On his latest solo album, Scream, Osbourne sings (if you can call it that; let us say "bellows") about his role: "I'm a rock star, I'm a dealer, I'm a servant, I'm a leader, I'm a saviour, I'm a sinner, I'm a killer - I'll be anything you want me to be." A full house at the Air Canada Centre caught a bit of all of those characters and a full dose of the malleability too, especially the benevolent ruler bit.

With his ear-splitting four-piece band behind him, we saw an average-Ozzy millionaire superstar who continually cupped his ear - not because of his tinnitus, but because he wanted a crowd more rowdy. And when the well-mannered hooligans-for-the-night complied, they got back their noise in spades - monstrous galloping, shredding, bruising sounds and a few Bic-lit softer numbers thrown in for dynamic's sake.

EXERCISE:
Carry on the Ozzy Osbourne concert review for a few more paragraphs, starting right after its last sentence.

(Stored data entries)
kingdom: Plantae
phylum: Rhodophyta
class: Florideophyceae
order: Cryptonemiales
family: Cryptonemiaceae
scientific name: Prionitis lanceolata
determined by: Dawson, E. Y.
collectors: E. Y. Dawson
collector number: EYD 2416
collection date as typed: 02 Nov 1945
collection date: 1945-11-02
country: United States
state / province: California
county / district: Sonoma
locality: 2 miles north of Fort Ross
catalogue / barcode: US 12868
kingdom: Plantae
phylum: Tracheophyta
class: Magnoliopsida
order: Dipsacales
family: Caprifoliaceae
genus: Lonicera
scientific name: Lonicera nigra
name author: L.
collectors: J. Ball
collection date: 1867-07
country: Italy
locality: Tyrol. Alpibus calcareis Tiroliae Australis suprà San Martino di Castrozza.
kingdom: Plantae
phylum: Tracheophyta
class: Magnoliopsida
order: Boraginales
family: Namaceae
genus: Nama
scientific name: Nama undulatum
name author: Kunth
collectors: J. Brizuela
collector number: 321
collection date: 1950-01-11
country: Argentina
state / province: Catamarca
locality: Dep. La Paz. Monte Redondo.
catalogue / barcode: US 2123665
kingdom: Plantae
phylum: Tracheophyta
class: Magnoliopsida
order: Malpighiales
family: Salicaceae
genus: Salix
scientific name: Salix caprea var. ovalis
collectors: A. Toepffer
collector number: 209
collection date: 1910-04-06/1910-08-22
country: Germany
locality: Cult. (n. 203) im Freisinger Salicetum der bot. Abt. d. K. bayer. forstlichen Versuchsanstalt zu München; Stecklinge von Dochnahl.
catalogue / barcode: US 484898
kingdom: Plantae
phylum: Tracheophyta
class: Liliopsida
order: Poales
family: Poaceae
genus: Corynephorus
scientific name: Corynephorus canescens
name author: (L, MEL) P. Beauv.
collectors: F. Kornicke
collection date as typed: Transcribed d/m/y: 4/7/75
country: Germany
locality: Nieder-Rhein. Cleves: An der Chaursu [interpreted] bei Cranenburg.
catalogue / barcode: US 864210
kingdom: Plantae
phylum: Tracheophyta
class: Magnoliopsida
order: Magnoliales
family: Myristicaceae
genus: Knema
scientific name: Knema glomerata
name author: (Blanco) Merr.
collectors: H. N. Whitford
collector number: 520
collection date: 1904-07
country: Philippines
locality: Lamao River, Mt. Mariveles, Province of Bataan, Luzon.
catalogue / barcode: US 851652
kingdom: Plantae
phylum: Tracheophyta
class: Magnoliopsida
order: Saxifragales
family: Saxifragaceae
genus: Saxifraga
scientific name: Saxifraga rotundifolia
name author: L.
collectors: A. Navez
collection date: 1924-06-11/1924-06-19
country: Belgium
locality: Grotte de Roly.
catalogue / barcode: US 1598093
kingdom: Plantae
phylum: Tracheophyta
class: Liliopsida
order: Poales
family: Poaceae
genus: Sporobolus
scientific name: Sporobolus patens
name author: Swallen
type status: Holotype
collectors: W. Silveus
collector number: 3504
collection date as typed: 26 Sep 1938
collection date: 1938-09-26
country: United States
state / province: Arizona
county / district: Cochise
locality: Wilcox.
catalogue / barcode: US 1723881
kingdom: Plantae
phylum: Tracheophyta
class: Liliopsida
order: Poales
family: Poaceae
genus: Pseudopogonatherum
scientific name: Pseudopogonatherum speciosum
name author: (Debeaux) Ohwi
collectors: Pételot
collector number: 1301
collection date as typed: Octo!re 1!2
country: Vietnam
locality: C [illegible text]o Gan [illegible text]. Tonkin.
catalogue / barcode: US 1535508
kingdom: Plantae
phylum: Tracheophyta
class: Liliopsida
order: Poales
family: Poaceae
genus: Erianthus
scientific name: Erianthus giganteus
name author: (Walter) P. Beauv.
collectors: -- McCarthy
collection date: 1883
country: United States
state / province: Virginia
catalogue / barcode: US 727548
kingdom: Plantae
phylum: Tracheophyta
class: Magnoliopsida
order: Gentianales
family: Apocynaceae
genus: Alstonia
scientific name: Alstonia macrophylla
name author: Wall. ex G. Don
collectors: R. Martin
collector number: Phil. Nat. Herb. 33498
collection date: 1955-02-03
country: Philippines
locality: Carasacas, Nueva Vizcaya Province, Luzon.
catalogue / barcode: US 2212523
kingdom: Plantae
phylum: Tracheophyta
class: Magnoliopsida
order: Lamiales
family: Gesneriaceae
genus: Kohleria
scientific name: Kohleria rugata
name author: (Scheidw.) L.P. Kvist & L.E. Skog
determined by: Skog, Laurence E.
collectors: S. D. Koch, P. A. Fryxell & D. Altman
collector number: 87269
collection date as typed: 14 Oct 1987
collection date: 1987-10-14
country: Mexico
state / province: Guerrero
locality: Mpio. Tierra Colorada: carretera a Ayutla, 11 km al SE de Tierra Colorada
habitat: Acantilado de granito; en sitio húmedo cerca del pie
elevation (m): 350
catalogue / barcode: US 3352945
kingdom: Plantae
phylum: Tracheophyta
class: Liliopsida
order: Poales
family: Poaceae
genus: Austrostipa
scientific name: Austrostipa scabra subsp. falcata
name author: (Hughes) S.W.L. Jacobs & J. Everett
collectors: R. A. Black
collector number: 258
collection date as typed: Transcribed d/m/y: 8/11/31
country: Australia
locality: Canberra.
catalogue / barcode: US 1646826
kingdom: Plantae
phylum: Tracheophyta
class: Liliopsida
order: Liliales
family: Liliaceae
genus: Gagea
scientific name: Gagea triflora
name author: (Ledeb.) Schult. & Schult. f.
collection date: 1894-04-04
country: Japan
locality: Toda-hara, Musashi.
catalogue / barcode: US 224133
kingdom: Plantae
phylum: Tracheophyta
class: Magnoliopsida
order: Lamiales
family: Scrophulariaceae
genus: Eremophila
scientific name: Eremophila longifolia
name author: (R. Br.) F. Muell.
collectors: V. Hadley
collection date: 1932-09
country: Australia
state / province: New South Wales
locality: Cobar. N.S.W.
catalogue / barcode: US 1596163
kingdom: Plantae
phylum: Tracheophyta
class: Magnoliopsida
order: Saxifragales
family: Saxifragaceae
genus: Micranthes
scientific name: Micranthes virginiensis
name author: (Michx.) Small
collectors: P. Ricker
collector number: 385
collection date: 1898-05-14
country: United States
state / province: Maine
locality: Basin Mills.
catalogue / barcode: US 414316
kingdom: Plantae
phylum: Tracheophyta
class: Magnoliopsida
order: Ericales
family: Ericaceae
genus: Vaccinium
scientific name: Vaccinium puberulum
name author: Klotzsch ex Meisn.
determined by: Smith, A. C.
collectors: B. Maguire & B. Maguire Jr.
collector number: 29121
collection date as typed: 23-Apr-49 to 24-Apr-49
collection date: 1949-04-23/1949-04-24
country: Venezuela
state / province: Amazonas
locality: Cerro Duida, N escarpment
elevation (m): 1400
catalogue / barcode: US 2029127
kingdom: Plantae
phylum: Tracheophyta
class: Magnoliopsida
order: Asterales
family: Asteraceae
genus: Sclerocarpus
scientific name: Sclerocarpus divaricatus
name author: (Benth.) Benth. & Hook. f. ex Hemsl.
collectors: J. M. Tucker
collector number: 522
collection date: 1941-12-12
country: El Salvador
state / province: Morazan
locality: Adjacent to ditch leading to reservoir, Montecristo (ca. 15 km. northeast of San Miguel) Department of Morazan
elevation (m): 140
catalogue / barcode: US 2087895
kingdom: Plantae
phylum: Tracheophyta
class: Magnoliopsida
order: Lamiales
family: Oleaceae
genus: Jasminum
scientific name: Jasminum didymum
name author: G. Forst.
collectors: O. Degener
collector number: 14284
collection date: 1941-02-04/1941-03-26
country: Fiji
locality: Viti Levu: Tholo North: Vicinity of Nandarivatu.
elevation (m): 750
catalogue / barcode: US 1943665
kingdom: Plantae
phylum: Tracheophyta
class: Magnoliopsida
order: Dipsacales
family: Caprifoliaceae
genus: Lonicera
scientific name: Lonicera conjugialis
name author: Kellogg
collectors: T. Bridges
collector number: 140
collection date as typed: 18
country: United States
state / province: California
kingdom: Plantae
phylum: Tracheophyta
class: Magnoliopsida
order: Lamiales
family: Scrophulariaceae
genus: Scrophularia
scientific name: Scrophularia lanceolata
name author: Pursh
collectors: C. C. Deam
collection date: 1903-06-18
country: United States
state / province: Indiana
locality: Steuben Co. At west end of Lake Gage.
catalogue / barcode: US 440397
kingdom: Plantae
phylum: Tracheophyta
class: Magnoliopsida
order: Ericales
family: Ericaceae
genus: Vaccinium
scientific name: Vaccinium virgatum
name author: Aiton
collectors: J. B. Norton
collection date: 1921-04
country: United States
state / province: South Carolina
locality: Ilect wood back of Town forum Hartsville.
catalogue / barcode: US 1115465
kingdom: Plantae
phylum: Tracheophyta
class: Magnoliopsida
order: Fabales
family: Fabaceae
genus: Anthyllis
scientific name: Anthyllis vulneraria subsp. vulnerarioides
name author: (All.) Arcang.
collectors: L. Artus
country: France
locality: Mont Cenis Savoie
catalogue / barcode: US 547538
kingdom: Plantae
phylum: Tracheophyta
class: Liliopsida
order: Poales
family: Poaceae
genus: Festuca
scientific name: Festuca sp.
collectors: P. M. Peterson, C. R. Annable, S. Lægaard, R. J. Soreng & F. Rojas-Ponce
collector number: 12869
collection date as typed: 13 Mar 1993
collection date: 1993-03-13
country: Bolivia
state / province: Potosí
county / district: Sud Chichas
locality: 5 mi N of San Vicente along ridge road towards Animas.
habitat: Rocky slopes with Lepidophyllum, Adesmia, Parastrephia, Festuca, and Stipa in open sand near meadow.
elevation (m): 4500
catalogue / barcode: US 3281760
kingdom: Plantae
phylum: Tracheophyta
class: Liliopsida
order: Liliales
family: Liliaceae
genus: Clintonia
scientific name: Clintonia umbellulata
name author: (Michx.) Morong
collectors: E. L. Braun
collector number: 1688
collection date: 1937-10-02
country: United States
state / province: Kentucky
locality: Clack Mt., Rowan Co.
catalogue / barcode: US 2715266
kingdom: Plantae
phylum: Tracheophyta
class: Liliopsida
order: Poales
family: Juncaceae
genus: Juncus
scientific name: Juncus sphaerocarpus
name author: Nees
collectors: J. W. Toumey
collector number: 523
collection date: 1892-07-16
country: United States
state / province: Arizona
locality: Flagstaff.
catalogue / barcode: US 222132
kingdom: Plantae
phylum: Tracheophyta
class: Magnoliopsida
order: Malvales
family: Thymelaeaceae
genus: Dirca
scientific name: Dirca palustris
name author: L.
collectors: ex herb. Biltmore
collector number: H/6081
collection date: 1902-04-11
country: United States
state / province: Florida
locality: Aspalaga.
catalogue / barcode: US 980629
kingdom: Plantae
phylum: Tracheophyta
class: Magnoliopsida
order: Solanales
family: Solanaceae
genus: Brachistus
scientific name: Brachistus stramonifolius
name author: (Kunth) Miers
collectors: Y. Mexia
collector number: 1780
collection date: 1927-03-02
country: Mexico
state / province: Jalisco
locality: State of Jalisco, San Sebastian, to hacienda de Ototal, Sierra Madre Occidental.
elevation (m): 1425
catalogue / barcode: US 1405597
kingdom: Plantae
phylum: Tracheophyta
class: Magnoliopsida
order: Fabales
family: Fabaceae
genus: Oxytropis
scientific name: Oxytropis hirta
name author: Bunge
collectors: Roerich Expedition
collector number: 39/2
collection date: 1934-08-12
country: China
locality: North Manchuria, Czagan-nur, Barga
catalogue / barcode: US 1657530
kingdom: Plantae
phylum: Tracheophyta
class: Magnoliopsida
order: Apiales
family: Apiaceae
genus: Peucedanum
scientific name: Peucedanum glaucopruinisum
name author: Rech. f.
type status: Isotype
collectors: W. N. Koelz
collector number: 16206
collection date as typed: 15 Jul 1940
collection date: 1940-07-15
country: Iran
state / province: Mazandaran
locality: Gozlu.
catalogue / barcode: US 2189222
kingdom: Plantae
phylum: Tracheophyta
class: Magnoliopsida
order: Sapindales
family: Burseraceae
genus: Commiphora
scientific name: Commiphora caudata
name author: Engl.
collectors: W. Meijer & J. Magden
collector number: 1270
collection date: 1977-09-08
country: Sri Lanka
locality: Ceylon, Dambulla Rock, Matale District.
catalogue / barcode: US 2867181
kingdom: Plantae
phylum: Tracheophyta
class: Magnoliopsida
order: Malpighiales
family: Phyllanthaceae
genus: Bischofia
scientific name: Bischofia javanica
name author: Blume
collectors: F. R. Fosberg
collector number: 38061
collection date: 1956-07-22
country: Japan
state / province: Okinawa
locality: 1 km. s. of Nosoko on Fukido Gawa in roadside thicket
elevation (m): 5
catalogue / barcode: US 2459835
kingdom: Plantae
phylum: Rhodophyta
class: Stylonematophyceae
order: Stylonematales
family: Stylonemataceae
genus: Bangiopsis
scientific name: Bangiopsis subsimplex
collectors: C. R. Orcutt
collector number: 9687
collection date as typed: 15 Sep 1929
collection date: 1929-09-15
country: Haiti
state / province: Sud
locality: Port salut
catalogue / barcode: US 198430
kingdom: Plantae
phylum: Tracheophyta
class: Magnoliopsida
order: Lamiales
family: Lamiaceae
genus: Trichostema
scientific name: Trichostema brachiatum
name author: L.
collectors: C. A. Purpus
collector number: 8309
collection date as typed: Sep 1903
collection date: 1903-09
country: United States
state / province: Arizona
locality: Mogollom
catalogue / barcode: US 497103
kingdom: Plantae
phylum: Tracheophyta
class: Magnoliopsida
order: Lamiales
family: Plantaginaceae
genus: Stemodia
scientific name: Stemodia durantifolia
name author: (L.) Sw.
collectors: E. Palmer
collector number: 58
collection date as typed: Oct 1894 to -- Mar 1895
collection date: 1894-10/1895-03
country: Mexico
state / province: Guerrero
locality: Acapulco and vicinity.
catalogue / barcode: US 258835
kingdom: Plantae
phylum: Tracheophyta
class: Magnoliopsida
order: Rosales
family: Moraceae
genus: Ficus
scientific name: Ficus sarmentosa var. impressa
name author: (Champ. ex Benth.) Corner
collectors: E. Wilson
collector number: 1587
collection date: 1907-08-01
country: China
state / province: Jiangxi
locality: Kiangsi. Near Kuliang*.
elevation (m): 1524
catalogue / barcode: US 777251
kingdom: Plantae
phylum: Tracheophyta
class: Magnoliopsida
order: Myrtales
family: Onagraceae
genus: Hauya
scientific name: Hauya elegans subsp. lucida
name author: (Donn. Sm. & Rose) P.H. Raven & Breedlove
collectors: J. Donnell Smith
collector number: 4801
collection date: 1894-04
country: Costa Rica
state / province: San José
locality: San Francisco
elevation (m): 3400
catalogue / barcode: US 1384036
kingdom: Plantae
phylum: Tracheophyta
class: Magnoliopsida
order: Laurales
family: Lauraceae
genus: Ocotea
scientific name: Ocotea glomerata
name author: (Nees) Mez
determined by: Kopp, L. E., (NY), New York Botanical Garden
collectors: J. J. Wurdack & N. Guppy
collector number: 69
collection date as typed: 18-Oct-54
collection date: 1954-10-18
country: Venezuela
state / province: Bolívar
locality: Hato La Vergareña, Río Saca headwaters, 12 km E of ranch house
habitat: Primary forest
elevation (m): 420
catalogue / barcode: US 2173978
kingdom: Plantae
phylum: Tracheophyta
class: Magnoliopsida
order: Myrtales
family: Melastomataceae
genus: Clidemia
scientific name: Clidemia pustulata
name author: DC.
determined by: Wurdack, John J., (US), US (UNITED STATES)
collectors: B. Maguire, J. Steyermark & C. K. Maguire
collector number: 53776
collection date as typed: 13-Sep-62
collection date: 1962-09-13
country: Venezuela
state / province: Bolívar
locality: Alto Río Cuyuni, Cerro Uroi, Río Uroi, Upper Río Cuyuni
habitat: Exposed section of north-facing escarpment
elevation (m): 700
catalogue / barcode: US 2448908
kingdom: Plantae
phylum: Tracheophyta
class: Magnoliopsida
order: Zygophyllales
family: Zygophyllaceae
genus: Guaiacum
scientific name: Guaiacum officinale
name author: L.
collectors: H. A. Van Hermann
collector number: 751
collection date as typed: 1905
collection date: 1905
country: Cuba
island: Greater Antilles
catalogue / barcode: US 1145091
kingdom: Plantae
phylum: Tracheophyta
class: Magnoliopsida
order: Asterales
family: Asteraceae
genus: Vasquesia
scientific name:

RESULT BELOW:
Osbourne's dark street isn't one way: On a handful of occasions the paunchy 61-year-old slumped to his knees, bowing I'm-not-worthy-like to the audience. And if this long-haired lark sprayed the front rows occasionally with a firehose of foam, he got some of the goop on himself as well. (Also, water: Osbourne drenched himself often, using a continually resupplied bucket in front of the drum riser.) Judging by the set list, Osbourne's short-term memory may be failing: From his ast two albums just one song (the imploring thrash-and-chug of Let Me Hear You Scream) was heard. It's doubtful anyone minded, not with Bark at the Moon, Mr. Crowley, Suicide Solution, Flying High Again and Crazy Train on the docket. Osbourne's voice was shouting and serviceable, though not the dooming weapon of the past. On the power ballads, particularly Mama I'm Coming Home and the forgettable I Just Want You, Osbourne believed in horseshoes and hand grenades - hitting the notes precisely was not required, close enough would do.

The Englishman didn't perform on Sunday, but he did work the Sabbath: Fairies Wear Boots, War Pigs, the Neanderthal-era Iron Man, Into the Void and a penultimate, turbo-charged Paranoid had the front man back in black.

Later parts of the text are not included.